For Reel


Lancelot du Lac (1974)
February 28, 2012, 12:22 am
Filed under: Reviews | Tags: , ,

Director: Robert Bresson

The most aesthetically radical of Robert Bresson’s pictures, Lancelot du Lac alarmingly begins with a series of preposterously violent slaughterings rid of context and defined character. Adapted from a small piece of the Arthurian legend, the narrative starts just after the fall of the Round Table and the failed quest for the Grail, and it concerns the impassioned Lancelot; his Queen, Guinevere; and the noble Gauvain, among others. In the centerpiece of the narrative – a jousting tournament – a bravura use of editing marks the spectacle as one of Bresson’s finest and most exciting sequences. There is never an establishing shot, nor does Bresson use crowd reactions in order to enhance the suspense. Repetition is employed in order to evoke the procession of matches – the cuts include, for instance, a piper’s midsection and his consistent playing of three notes, as well as the lower half of the horses, as if to focus on the extravagance that is the musculature of the beasts rather than the clashing of knights.
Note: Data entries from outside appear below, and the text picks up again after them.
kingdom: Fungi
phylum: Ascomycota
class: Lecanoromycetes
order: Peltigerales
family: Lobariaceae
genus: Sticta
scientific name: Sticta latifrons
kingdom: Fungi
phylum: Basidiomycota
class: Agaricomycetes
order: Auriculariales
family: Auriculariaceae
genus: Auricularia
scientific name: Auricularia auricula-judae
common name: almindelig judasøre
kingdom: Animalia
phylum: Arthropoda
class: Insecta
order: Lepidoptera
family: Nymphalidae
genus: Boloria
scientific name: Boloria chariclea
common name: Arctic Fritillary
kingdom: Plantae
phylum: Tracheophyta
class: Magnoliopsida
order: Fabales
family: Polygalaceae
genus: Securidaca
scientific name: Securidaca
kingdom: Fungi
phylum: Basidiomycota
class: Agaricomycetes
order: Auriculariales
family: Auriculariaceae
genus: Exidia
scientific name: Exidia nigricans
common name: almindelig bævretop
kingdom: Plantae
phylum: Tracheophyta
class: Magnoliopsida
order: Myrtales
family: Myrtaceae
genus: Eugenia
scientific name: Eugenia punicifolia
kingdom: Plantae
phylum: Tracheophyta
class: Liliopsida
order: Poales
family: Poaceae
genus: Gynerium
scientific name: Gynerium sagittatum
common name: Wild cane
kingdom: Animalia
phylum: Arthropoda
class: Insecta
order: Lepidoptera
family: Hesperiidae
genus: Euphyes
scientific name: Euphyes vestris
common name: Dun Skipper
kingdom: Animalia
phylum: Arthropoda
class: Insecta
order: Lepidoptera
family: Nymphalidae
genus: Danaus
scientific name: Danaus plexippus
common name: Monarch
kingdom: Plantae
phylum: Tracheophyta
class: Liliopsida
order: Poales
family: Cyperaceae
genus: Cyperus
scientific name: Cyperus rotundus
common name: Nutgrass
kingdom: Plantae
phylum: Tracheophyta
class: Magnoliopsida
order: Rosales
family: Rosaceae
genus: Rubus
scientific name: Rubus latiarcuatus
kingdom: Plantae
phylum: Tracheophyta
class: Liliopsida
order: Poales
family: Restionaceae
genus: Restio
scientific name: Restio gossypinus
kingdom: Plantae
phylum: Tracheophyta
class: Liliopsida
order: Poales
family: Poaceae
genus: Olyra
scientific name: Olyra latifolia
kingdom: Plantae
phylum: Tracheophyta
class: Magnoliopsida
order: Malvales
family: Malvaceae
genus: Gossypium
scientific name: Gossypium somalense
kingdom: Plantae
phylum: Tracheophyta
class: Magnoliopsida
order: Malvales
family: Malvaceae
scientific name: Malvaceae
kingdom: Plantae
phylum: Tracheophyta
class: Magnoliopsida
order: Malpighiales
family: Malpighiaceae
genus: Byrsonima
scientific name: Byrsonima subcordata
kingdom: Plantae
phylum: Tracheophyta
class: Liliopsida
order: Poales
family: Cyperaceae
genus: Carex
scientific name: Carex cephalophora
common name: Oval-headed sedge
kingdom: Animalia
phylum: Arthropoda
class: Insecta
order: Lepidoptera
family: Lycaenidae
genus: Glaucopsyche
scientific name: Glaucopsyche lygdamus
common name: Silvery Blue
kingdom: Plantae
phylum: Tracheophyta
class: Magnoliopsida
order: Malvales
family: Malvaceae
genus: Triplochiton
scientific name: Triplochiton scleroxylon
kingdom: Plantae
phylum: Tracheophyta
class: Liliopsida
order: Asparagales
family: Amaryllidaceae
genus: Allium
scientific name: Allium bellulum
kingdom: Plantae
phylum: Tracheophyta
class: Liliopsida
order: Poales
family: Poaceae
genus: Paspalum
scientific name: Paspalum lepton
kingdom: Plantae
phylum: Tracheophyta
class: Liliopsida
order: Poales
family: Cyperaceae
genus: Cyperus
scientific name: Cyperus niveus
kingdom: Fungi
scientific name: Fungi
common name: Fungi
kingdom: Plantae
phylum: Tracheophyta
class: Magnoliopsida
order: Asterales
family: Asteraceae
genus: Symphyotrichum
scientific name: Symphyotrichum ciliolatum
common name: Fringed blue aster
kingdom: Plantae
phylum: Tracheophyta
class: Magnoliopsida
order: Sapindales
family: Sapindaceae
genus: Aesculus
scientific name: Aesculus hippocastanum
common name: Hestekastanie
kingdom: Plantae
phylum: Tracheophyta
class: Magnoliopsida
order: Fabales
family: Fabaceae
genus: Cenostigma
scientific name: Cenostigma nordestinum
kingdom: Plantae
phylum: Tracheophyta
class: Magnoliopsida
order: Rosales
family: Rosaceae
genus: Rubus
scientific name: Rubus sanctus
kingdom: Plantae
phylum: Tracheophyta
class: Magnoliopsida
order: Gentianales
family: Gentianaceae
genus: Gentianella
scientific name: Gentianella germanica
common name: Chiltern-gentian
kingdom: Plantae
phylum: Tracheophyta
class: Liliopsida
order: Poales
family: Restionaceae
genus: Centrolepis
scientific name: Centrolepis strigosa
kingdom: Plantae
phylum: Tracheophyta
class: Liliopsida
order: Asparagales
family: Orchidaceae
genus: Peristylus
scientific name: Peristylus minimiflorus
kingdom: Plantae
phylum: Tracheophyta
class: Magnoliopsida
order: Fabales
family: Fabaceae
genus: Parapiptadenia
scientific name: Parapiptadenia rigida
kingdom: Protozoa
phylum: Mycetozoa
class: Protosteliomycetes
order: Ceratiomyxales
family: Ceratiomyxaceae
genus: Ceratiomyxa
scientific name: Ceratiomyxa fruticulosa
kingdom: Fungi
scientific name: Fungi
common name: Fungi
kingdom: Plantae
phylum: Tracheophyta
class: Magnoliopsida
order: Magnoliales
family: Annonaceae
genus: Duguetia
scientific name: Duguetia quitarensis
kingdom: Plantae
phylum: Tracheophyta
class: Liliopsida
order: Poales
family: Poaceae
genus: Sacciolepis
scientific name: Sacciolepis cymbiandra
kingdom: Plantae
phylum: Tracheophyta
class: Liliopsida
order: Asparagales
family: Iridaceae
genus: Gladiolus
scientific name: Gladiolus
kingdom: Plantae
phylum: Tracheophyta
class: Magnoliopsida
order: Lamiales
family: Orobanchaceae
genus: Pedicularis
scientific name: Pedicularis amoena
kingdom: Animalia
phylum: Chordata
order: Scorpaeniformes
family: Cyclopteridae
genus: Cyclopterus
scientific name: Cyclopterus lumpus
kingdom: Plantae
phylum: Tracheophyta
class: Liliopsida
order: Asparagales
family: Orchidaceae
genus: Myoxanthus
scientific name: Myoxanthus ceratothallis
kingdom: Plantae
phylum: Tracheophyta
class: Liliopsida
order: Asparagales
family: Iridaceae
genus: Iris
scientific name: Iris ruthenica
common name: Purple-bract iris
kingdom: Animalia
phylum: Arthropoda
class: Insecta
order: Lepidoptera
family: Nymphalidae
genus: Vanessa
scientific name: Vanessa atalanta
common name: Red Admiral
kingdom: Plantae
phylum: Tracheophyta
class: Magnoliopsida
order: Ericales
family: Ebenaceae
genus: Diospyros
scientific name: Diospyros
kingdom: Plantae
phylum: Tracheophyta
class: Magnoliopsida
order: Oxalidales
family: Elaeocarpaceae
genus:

This type of shot – in which Bresson deliberately obscures a great part of the figure from the audience – is a staple within his oeuvre, although it is never used quite as extremely as in Lancelot. Quite often, the camera will follow the knights only from their knees down, and even when the iconic Round Table is depicted, it is done so in a fragmented manner, as if revealing pieces of a pie. By fracturing the figures in such a way, it suggests that the men are broken after their failed quest, and that their loyalties are sent into disarray. The titular figure, for instance, struggles between pledging his loyalty to God or to his Queen, and it isn’t until his last breath that his ultimate allegiance is revealed – “Guinevere.”